One did not have to be a professional pollster or politician to predict the result. Mrs. Strunt conceded by noon of Election Day. In every state, Masculinism and its protagonists were swept from office overwhelmingly defeated. Streets were littered with discarded derbies and abandoned bustles. It was suicide to be seen smoking a cigar.

Like Aaron Burr before him, Shepherd L. Mibs fled to England. He published his memoirs, married an earl’s daughter, and had five children by her. His oldest son, a biologist, became moderately famous as the discoverer of a cure for athlete’s foot in frogs—a disease that once threatened to wipe out the entire French frozen-frogs-legs industry.

Pollyglow carefully stayed out of the public eye until the day of his death. He was buried, as his will requested, in a giant codpiece. His funeral was the occasion for long, illustrated newspaper articles reviewing the rise and fall of the movement he had founded.

And Henry Dorselblad disappeared before a veritable avalanche of infuriated women which screamed down upon Masculinist headquarters.

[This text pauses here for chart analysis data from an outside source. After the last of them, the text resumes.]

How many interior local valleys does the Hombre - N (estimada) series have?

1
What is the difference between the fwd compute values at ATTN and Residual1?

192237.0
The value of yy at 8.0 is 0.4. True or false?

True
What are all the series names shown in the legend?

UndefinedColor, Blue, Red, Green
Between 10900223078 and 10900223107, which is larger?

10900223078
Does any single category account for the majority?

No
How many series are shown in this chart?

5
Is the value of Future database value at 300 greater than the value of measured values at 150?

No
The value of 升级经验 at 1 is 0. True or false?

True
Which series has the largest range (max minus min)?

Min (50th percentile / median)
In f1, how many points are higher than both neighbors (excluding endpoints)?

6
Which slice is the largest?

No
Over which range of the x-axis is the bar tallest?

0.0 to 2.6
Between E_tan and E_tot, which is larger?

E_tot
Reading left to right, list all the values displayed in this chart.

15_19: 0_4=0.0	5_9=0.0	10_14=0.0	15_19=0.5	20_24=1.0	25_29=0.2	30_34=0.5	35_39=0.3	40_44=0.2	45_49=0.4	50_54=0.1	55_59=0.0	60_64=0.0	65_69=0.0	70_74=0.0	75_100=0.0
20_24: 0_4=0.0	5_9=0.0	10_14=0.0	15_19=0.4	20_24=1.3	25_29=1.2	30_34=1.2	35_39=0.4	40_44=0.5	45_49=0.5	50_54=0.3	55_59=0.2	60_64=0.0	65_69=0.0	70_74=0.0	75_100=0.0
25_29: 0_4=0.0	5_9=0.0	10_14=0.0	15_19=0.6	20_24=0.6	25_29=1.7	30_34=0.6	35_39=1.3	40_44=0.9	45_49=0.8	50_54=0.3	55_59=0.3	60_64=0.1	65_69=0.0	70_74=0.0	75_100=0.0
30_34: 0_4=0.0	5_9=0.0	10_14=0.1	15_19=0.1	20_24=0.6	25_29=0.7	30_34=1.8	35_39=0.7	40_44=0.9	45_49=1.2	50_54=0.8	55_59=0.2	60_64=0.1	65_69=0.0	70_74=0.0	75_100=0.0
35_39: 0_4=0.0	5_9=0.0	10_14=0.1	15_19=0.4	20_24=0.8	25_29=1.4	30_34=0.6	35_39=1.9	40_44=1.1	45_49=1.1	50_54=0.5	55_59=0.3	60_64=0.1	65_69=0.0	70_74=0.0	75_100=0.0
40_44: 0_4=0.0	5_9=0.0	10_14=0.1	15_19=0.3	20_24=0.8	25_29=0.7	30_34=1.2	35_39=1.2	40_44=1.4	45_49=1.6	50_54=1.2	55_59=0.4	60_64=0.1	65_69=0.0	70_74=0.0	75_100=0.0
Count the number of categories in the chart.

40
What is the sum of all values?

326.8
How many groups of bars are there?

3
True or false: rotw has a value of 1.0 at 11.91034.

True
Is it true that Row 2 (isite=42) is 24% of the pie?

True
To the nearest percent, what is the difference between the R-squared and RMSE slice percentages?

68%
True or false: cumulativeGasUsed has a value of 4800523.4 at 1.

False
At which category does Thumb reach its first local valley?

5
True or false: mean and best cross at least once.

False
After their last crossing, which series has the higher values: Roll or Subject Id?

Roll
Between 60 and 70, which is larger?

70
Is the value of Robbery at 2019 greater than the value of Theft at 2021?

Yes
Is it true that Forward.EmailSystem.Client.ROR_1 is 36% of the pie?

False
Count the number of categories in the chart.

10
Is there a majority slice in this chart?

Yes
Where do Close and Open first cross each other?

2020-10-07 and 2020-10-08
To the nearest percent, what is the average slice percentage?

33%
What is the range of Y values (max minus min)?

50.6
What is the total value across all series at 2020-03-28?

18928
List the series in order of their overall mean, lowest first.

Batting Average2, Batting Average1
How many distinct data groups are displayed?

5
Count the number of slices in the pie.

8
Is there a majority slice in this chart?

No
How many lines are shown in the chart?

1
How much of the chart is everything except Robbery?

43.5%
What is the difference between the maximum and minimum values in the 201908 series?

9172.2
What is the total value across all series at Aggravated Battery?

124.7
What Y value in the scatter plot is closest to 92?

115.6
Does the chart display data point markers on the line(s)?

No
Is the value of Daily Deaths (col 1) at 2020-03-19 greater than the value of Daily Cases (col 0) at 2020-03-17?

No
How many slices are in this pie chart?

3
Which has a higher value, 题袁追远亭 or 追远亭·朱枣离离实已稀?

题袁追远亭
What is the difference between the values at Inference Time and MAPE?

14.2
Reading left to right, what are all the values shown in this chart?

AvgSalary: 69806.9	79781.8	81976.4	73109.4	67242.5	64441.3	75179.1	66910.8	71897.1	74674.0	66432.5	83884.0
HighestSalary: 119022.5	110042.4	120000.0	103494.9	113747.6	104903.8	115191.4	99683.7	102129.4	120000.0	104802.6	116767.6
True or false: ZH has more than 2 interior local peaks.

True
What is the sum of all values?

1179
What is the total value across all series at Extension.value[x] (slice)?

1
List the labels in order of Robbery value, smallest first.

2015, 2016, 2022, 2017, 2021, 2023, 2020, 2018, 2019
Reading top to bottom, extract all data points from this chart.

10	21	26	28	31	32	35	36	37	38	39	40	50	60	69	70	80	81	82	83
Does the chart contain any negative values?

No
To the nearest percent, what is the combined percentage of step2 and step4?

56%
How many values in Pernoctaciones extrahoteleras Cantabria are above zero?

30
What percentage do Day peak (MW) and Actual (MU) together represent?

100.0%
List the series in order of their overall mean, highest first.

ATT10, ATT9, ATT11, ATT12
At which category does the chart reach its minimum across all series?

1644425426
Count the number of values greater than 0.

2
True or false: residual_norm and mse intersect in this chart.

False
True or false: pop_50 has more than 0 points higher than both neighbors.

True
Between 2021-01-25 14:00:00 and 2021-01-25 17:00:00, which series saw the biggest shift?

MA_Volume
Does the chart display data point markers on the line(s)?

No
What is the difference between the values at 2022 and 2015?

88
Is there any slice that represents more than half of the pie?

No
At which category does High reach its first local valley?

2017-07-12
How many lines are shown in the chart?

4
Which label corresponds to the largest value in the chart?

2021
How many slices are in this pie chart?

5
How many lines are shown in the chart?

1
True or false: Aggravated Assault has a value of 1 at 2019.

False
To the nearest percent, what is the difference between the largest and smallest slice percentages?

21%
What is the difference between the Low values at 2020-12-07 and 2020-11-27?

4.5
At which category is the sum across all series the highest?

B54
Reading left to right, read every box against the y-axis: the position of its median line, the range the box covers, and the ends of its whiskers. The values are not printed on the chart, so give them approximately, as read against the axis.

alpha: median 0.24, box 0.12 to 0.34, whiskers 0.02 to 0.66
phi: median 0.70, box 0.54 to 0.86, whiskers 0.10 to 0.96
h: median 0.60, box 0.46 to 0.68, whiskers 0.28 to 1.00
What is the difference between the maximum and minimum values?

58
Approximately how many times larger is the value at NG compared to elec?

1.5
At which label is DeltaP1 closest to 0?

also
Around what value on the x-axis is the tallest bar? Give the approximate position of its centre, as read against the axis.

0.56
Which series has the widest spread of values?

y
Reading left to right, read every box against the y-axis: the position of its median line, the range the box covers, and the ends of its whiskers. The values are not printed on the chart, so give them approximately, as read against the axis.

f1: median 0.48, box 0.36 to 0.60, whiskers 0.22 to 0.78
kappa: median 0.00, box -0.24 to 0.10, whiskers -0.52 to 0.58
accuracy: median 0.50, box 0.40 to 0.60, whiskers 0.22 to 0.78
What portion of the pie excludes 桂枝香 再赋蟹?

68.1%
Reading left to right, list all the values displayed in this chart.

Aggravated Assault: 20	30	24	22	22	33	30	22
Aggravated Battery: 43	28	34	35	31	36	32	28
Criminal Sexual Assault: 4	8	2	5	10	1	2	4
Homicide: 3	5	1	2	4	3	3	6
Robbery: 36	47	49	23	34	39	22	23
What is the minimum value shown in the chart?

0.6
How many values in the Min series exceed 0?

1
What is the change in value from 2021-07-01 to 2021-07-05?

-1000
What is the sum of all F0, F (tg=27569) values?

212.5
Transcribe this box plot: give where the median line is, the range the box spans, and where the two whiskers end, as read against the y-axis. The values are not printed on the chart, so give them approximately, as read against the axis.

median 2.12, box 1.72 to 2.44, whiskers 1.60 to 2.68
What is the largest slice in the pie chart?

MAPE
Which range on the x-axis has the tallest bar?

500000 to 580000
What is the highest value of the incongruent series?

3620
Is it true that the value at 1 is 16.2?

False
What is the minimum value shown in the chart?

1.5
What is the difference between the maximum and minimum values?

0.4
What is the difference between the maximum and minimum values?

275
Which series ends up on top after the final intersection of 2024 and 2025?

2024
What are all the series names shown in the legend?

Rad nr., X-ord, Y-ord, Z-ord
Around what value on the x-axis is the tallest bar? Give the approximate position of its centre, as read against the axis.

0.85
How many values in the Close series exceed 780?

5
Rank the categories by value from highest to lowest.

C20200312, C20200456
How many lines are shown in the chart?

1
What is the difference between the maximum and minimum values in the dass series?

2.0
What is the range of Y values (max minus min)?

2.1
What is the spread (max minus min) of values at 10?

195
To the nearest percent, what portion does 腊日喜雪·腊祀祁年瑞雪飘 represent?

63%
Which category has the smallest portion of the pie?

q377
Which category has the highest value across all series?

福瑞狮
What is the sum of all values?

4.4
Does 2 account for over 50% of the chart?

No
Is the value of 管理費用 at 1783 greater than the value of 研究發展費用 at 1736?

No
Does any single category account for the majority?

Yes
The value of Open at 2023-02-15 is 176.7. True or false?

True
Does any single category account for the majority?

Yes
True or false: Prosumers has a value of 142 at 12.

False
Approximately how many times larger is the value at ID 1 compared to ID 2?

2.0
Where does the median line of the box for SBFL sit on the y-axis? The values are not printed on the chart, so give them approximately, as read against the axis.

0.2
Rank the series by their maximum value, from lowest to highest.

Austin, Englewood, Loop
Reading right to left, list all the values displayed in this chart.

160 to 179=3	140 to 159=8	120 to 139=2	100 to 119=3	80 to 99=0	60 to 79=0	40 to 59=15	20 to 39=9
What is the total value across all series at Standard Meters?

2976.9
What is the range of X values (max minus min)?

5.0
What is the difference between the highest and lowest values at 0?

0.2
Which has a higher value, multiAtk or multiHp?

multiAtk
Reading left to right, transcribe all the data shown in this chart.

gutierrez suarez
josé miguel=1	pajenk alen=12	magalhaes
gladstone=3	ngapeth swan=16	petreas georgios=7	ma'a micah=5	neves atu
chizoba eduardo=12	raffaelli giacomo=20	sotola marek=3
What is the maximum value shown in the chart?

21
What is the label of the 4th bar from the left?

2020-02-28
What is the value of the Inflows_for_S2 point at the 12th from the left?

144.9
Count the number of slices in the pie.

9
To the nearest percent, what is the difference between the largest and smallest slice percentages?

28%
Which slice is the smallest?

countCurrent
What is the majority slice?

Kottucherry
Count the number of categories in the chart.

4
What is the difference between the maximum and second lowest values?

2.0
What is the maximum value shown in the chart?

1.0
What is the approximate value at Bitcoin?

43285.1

His body was not found in the debris, thus giving rise to many legends. Some said that he was impaled on the points of countless umbrellas wielded by outraged American motherhood. Some said that he escaped in the disguise of a scrubwoman and would return one day to lead resurgent hordes of derby and cigar. To this date, however, he has not.

Elvis P. Borax, as everyone knows, served two terms as the most silent President since Calvin Coolidge and retired to go into the wholesale flower business in Miami.

It was almost as if Masculinism had never been. If we discount the beery groups of men who, at the end of a party, nostalgically sing the old songs and call out the old heroic rallying cries to each other, we have today very few mementos of the great convulsion.

One of them is the codpiece.

The codpiece has survived as a part of modern male costume. In motion, it has a rhythmic wave that reminds many women of a sternly shaken forefinger, warning them that men, at the last, can only be pushed so far and no farther. For men, the codpiece is still a flag, now a flag of truce perhaps, but it flutters in a war that goes on and on.